1.      First, the general point. The current COVID-19 emergency has much to interest students of politics. In the first place, does it demonstrate that authoritarian regimes are able to tackle a pandemic rather more easily and efficiently than liberal democracies? For example, China’s eventual crackdown was much more severe than anything that could be contemplated in a liberal democracy. Likewise, Michael Baum, writing in the Spectator, puts South Korea’s success down to its willingness and ability to act in an authoritarian manner. ‘Health authorities…had warrantless access to the credit card and phone data of its citizens, including location data.  So what we might regard as breaches of civil rights are part of the country’s success story’.

Moreover, given the origin of the virus, what does it tell us about our relationship with non-human nature and, indeed, our relationship with each other? Is the pandemic a product of globalization? What does it tell us about population size and density? What does it tell us about risk and about the balancing of competing interests in public policy making?

Perhaps the most significant factor for students of politics is the role of the state. Ironically, in the United Kingdom, the arrival of the virus has achieved, in terms of the state’s reach, more than even the most ardent Corbynite could have dreamt about. Not only has the state intervened to shore up the economy – by, most notably, agreeing to pay a significant part of the wages of those (the majority) economically disadvantaged by the health emergency – it has also taken unparalleled measures to control our everyday movements. 

To some extent, the reliance on the state seems to have created, amongst some at least, a passivity which belies our status as citizens. Any relaxation of the lockdown, the first stages of which were introduced at the beginning of May, was bound to be imprecise requiring choices, responsibility and common sense. The reaction seems to suggest that some are very nervous about exercising these qualities. A consequence of the ‘nanny’ state some might argue.

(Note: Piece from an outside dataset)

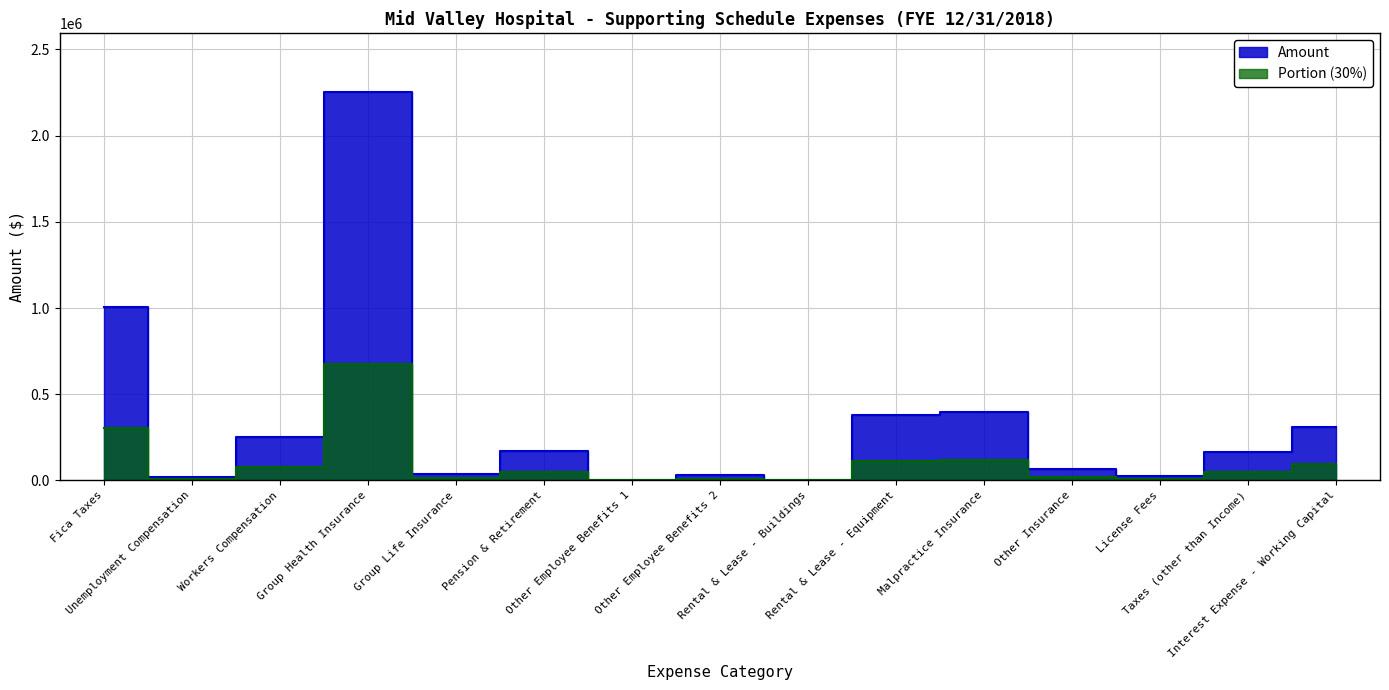

Reading right to left, extract all data points from this chart.

312018.4	164476.0	25746.0	63599.9	394755.3	381859.6	2600.0	29713.2	395.2	168411.4	37129.4	2255325.4	251850.4	20568.8	1005798.5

2.      Next, the obvious point. I am conscious how many words and phrases not heard before the end of February – a matter of barely more than two months – have become so entrenched within popular discourse that it is as if they have been around for a long time. COVID-19 and coronavirus are the obvious ones. COVID-secure, social distancing, self-isolation, the R rate, personal protective equipment (PPE), lockdown and Nightingale Hospitals are other examples. Our changing lives, in what may come to be characterised as the COVID era, are being accompanied by a changing language.